The Price Earning (P/E) ratio in the stock market has dropped to a historic low at 5.43, prompting investors to snap up the opportunity and shore up their portfolios, an analyst said.
As TSE ‘s data department announced, the Tehran Stock Exchange average P/E ratio of the listed firms slipped 0.18 point or 3.18 percent to 5.43 in the last month of the second quarter, which ended Sep 22, compared to the previous month, SENA reported.
In general, a high P/E suggests that investors are expecting higher earnings growth in the future compared to companies with a lower P/E. However, the P/E ratio doesn’t tell us the whole story by itself.
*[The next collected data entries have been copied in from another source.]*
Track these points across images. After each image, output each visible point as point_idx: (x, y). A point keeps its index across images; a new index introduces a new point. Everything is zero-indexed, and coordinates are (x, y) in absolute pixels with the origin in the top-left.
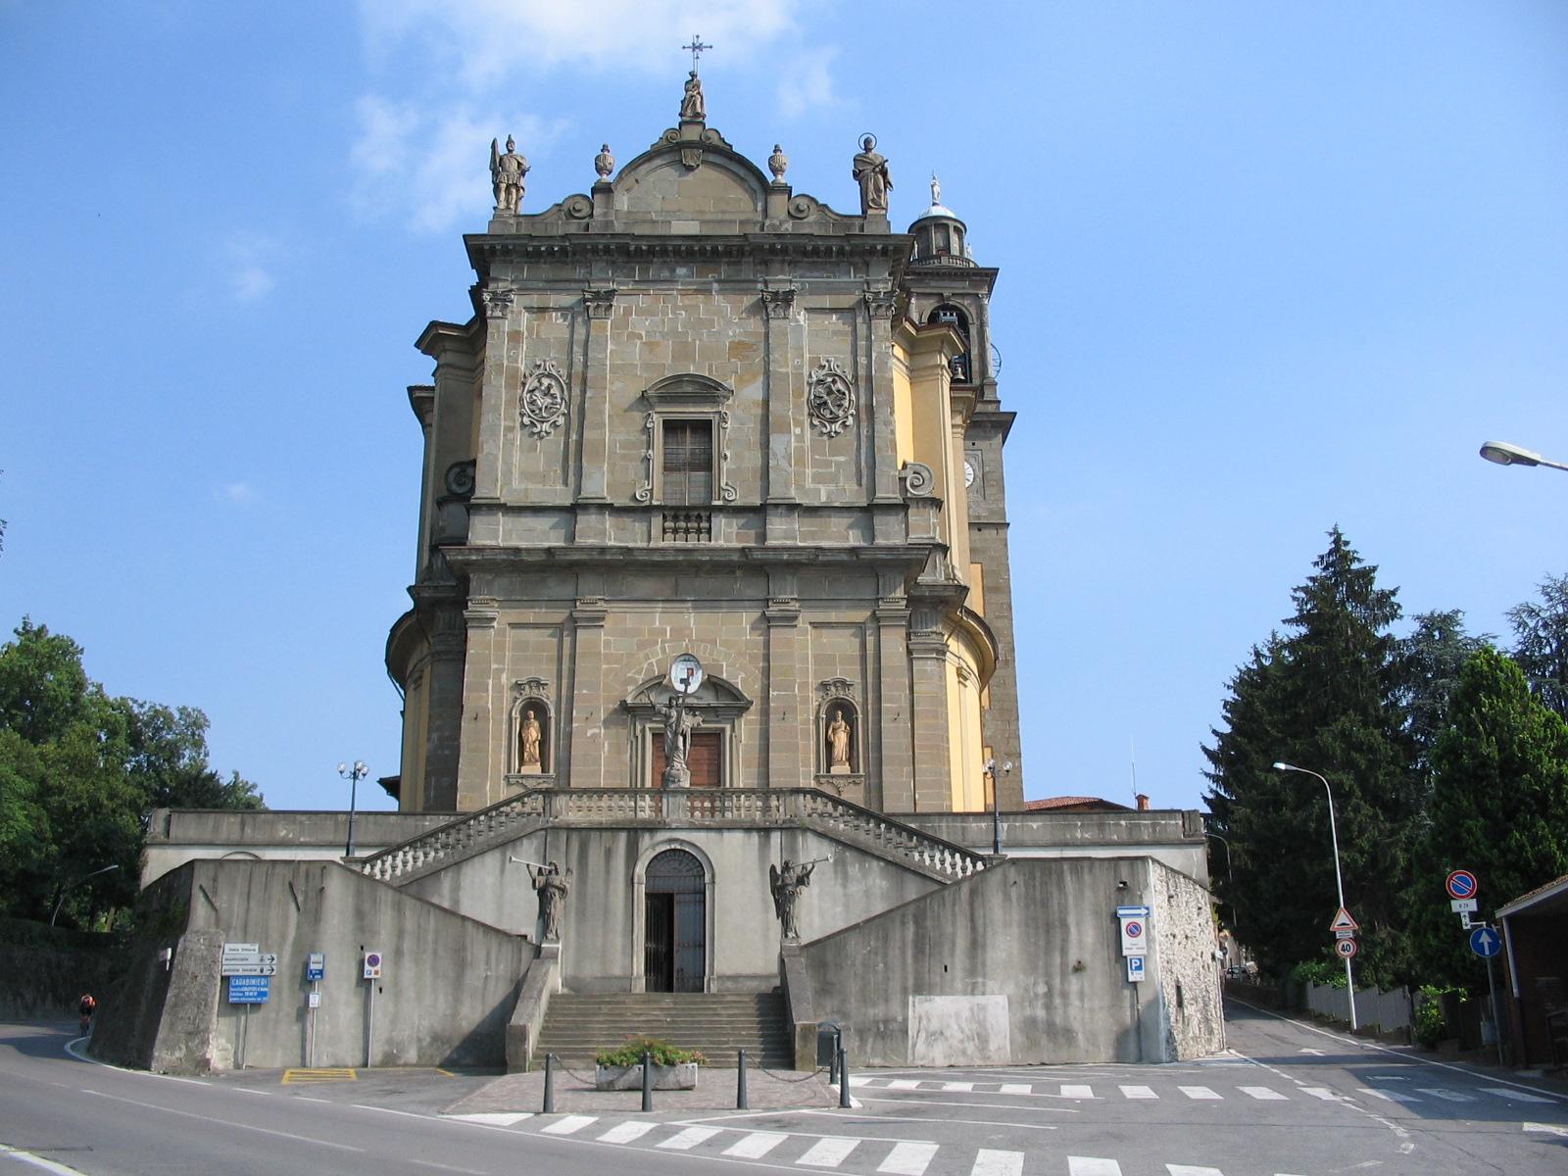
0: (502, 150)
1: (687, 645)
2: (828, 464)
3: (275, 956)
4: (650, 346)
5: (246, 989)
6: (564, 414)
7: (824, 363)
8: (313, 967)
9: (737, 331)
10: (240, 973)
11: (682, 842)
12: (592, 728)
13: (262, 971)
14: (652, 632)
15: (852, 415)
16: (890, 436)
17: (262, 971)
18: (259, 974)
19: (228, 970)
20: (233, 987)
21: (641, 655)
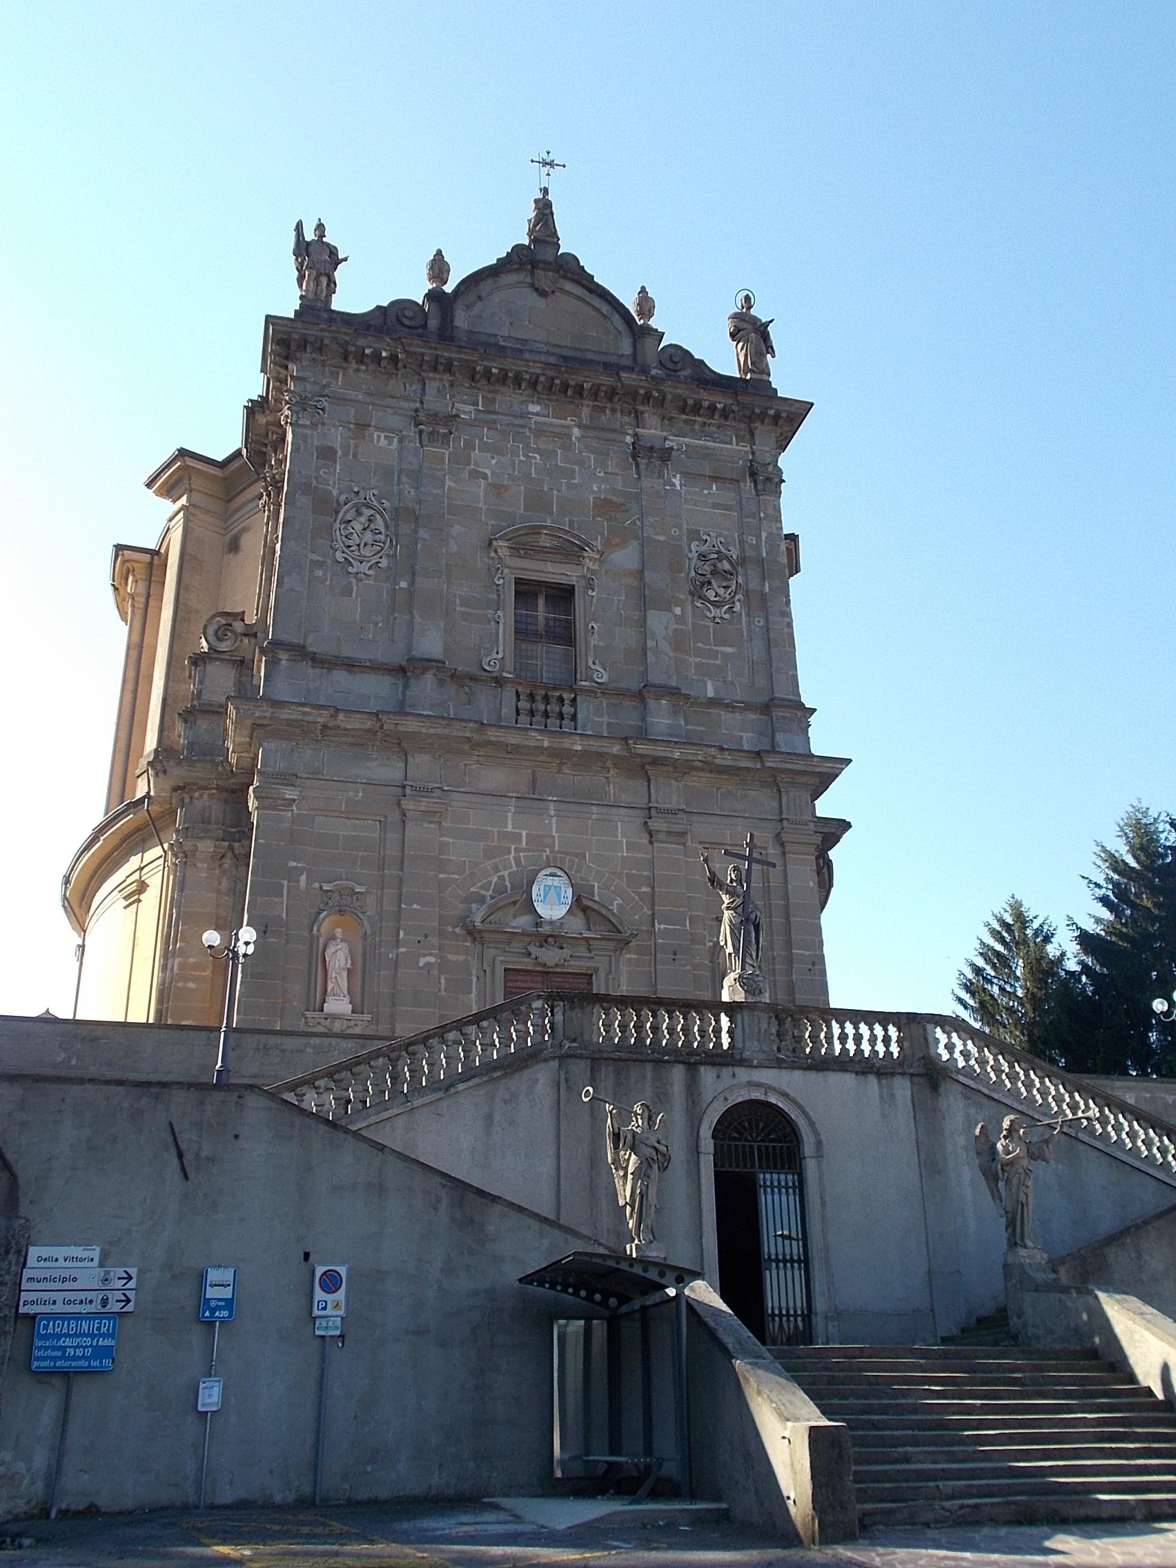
0: (310, 236)
1: (547, 857)
2: (714, 655)
3: (133, 1271)
4: (497, 489)
5: (68, 1342)
6: (388, 555)
7: (705, 537)
8: (211, 1293)
9: (603, 486)
10: (59, 1308)
11: (768, 1088)
12: (425, 955)
13: (105, 1302)
14: (503, 836)
15: (739, 601)
16: (786, 630)
17: (105, 1302)
18: (99, 1309)
19: (32, 1302)
20: (42, 1338)
21: (489, 864)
The average P/E ratio among the 35 industries at the IME, demonstrates that five industries hit a lower than 5 P/E, while the ratio for 8 other industries were recorded at more than 10. The P/E ratio of other industries within the TSE varied between 5 and 10.
Amongst the industries with the highest P/E ratio, 3 industries enjoyed the highest ratio of more than 20, including textile industry with P/E ratio of 25.68, wooden goods industries with the P/E ratio of 26.22 and the telecommunication industry with the P/E ratio of 31.29.
The industrial conglomerate industry has the lowest P/E ratio of 3.5 in the TSE.
Other companies with the high P/E ratio in the TSE are transportation, warehousing and communication with the P/E ratio of 18.9, the auto industry and spare parts with the P/E ratio of 14.53, and the technical services with the P/E ratio of 12.98. Also, coal exploitation industry, metal products manufacturing stood next with the P/E ratio of 12.44 and 11.64 respectively.
11 companies were not included in the report as their earnings expectation was zero or negative.
Besides, as it is not compulsory for the companies in the investment category to reveal their earnings expectations, 16 other companies in this category were excluded.
Low P/E Contributors and Indicators
The TSE has lately been grappling with the financial challenges in the capital market with many shares hitting rock-bottom. The low P/E ratio in the equity market is likely due to lingering fears associated with the economic and political uncertainty coupled with a slump in the market.
“We have never had such a low P/E ratio in the TSE before, though this unprecedented ratio makes the investors flock to the equity market to grab the opportunity,” Keivan Sheikhi, head of the data department of the TSE told Financial Tribune.
The P/E ratio in the regional countries’ stock exchanges is close to 22 to 26 and this ratio in the US and other developed countries is around 70 to 80. In those countries the ratio is more stable due to investors being more cautious, Sheikhi stated.
Western sanctions on Iran, along with economic instability, spurs concern in the TSE.
The ongoing nuclear talks between Iran and the P5+1, and the investors’ high expectations have caused the unprecedented fluctuations in the TSE’s main indices.
However, low P/E ratio stocks require further investigation as companies could be in terminal decline, some of which belong to industries which have endemic problems, or have other unfavorable valuations that make them unattractive for investment.
But following the TSE’s potential, most market analysts believe that the market is expecting an upward shift and unsettled investors will soon come to this conclusion that the current low P/E ratio could provide a safe harbor.